できることを一緒に探し、それを続けられるようにすること。共に楽しみながら、できることを少しずつ増やしていくこと。けして焦ることなく、要介護者のペースに合わせながら、付き合っていくことが大事です。

相手のペースを待てないあなたへ

実際に介護を行っている方のなかには、仕事や家の用事を抱え、介護に専念できないケースも多いかと思います。

朝の時間のないときなど、要介護者がご飯をのんびりと食べていたり、トイレを失敗したりすると、ついつい急かしてしまったり、強く怒ってしまったりしがち。

でも、ここでイラ立ちのままに怒鳴ったりしても、相手を悲しませたり、機嫌を損ねたりするだけです。

お父さんやお母さんを介護しているあなた―。
あなたが幼いとき、お父さんやお母さんはどのように接してくれましたか? 失敗を繰り返すあなたを、優しく見守り、支えてきてくれたのではありませんか? あなたが一人でトイレに行けるようになったときなど、あなた以上に喜んでくれたのではないですか?

夫や妻を介護しているあなた―。
お二人がまだ若く、これからへの希望を語り合っていた頃を思い出してください。些細な出来事でも夫婦で共有し、共に喜んだり、悲しんだり、ときには怒ったりしたのではありませんか? あなたが仕事や家事などに疲れたとき、一番近くで支えてくれたのは、誰ですか?

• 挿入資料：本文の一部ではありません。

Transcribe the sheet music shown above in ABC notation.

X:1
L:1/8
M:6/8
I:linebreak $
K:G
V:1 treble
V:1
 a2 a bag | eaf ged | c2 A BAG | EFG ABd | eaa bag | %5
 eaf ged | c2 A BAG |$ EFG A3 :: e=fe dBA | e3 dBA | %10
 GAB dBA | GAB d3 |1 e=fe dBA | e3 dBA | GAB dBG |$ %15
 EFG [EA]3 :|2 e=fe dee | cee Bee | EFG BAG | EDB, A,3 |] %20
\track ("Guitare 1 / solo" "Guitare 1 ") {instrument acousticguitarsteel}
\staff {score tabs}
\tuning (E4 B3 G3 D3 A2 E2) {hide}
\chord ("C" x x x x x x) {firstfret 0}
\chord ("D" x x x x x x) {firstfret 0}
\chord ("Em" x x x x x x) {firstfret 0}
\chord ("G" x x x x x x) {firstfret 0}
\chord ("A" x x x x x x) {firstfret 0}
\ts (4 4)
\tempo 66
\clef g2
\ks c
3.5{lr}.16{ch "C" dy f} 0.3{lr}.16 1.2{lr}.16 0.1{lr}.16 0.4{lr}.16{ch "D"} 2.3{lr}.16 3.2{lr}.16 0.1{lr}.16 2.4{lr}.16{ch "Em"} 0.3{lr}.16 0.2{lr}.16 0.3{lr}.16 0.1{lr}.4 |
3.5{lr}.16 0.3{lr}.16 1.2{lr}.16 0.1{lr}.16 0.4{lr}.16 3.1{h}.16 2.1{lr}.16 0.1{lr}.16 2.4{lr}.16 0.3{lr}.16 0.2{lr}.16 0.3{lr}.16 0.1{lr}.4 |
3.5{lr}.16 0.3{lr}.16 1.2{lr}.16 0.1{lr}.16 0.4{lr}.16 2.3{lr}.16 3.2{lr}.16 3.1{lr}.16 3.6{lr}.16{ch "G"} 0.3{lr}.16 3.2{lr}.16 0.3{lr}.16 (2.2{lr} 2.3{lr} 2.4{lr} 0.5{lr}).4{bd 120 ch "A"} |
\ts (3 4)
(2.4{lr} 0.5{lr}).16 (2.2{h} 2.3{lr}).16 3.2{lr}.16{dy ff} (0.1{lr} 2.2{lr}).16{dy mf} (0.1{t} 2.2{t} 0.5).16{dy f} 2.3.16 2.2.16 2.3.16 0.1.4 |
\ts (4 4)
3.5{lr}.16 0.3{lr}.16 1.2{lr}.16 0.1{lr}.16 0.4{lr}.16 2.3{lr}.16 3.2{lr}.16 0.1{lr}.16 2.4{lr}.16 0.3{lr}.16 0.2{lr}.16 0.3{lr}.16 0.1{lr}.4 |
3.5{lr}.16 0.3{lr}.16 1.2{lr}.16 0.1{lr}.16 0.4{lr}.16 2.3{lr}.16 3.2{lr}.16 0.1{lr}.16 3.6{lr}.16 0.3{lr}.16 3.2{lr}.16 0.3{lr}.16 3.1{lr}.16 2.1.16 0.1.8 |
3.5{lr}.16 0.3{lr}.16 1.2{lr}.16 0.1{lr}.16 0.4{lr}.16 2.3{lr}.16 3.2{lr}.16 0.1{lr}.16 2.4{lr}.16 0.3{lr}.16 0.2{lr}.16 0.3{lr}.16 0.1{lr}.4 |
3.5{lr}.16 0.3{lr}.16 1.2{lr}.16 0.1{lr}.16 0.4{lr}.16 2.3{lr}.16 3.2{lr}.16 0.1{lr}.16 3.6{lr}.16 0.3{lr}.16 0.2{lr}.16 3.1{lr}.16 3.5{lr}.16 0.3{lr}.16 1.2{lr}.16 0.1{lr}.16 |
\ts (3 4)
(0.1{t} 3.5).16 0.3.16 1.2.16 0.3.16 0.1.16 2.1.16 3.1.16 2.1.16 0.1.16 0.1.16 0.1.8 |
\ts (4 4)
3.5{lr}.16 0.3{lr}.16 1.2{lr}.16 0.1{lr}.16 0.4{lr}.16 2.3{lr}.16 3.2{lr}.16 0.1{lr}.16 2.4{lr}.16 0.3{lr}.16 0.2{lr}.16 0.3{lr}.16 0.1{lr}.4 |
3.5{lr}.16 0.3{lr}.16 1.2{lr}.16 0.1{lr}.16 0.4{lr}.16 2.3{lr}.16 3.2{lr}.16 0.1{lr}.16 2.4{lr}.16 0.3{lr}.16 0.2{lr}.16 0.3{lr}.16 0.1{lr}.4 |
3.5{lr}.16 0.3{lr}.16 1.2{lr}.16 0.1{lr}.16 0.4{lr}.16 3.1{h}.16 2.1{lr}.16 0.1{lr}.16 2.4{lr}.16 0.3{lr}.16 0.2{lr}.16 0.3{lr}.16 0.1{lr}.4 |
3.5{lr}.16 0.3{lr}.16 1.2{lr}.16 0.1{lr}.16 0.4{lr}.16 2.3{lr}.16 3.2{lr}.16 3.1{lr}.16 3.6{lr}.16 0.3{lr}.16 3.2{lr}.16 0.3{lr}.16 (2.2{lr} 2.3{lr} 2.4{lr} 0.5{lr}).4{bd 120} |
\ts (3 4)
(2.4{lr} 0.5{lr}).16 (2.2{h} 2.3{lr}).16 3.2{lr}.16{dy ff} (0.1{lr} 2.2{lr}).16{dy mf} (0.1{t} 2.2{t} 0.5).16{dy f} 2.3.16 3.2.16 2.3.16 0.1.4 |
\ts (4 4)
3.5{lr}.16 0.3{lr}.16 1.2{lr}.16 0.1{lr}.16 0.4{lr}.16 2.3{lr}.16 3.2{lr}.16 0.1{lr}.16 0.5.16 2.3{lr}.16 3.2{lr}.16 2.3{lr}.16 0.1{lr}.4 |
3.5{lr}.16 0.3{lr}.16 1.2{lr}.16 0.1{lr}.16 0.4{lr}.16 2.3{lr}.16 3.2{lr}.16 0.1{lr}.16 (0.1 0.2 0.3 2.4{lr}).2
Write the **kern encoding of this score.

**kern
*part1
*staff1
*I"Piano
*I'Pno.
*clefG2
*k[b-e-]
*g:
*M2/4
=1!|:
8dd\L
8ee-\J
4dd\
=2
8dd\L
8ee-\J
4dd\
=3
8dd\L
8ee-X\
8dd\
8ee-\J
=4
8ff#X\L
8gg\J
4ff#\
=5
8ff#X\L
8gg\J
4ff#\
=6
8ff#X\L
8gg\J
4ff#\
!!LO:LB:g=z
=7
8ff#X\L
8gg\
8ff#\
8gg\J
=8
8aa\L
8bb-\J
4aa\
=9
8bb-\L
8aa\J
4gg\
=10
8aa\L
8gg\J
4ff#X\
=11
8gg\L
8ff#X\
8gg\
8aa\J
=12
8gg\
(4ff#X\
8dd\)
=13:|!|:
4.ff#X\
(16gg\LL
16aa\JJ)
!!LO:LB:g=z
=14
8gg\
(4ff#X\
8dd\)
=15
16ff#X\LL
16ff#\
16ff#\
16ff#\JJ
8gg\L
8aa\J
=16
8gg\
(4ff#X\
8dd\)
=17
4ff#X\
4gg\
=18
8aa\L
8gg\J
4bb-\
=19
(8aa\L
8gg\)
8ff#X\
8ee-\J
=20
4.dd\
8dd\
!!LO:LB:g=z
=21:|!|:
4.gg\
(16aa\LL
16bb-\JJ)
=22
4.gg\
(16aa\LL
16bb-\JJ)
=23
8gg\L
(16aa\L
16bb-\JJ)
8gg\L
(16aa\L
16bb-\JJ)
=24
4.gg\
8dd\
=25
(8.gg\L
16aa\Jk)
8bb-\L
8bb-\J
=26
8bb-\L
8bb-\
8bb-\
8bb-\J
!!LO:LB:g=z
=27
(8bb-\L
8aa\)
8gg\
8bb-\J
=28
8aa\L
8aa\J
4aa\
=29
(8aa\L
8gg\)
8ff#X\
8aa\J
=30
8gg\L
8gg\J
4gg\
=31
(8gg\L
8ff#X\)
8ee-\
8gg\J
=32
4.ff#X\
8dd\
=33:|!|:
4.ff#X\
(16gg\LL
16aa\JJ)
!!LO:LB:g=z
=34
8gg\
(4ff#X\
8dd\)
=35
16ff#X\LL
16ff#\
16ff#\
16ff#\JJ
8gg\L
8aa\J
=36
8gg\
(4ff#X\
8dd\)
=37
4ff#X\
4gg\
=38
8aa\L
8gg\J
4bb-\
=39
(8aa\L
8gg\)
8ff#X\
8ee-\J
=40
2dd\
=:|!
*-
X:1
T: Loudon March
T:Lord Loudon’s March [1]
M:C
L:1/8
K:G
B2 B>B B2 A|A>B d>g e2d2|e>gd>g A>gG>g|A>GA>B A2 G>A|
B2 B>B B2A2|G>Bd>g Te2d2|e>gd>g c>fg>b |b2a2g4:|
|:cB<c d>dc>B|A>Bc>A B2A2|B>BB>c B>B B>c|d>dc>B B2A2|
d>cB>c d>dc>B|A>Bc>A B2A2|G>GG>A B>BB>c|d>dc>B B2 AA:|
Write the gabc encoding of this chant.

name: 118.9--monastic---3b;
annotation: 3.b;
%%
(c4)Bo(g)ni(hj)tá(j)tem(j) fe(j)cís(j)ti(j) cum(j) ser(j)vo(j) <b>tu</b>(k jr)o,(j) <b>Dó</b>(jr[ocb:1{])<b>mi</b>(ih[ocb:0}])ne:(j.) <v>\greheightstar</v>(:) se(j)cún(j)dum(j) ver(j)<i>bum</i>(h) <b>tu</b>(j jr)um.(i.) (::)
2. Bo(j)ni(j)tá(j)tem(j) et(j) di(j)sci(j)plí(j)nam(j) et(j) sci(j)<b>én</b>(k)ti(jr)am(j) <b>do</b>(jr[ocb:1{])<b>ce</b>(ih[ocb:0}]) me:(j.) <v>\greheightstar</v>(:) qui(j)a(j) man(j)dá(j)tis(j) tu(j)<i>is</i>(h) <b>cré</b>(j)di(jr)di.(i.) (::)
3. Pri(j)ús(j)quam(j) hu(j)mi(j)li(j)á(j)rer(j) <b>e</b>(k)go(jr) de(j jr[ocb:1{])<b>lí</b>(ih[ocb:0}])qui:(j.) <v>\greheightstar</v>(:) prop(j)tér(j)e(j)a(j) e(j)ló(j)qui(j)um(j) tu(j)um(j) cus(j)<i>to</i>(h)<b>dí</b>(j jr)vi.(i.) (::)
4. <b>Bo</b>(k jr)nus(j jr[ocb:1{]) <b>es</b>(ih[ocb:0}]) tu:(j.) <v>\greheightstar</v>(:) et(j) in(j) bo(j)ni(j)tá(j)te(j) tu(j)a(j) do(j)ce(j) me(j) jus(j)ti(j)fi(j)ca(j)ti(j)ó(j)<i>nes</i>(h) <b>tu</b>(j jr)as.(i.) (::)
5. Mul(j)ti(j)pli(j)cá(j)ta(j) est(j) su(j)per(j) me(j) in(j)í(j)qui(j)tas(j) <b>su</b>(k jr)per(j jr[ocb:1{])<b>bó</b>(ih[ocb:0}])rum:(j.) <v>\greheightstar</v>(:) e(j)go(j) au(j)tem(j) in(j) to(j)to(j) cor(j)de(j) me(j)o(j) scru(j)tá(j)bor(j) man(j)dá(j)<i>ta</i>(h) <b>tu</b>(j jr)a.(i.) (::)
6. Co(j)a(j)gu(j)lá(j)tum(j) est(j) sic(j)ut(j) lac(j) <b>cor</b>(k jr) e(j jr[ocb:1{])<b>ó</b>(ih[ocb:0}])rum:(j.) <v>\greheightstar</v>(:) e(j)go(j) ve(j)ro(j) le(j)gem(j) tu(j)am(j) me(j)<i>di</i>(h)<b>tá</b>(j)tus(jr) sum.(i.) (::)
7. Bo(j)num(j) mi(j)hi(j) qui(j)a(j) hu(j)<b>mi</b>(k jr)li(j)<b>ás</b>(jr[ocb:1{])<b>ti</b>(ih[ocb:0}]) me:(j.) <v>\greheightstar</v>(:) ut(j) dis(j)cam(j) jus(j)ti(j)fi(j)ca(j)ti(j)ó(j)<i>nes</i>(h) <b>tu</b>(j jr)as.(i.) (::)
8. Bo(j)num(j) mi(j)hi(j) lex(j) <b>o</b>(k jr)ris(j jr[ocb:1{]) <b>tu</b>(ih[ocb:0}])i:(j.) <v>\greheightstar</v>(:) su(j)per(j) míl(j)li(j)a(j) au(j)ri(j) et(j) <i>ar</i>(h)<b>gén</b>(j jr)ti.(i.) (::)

今度は、あなたがそのお返しをする番です。つい手を貸したくなる気持ちをこらえ、辛抱強く待つことが肝心です。そして、介護が必要になった「あなたの大切な人」がちゃんとできたとき、一緒に喜んであげてください。

無理なくリハビリを行うコツ

高齢者が病気などでしばらく入院した場合、筋力などが衰えてしまい、思うように身体を動かせなくなることがよくあります。また、脳卒中で身体の片側だけマヒが残ってしまうことも珍しくありません。

そんなとき、早く元気になってもらおうと、家族主導で無理なリハビリを行ったりすると、逆に障害を重くしたり、違うところを傷めてしまったりする危険性も。素人判断での激しいリハビリは、しないほうが無難です。

もちろん、リハビリ自体は高齢者の機能回復や機能維持にとって重要なものです。かかりつけ病院の医師に相談したり、リハビリの専門家である理学療法士のアドバイスを仰ぎながら、どの程度のリハビリを行うのか決めていきましょう。

また、介護保険のサービスのなかには、「通所リハビリテーション」と言って専門の施設に通いながらリハビリを受けられるものや、理学療法士などが自宅まで来てリハビリの指導をしてくれる「訪問リハビリテーション」というものもあります。

要介護者の希望を聞きつつ、楽しくリハビリを続けていける環境を整えてあげましょう。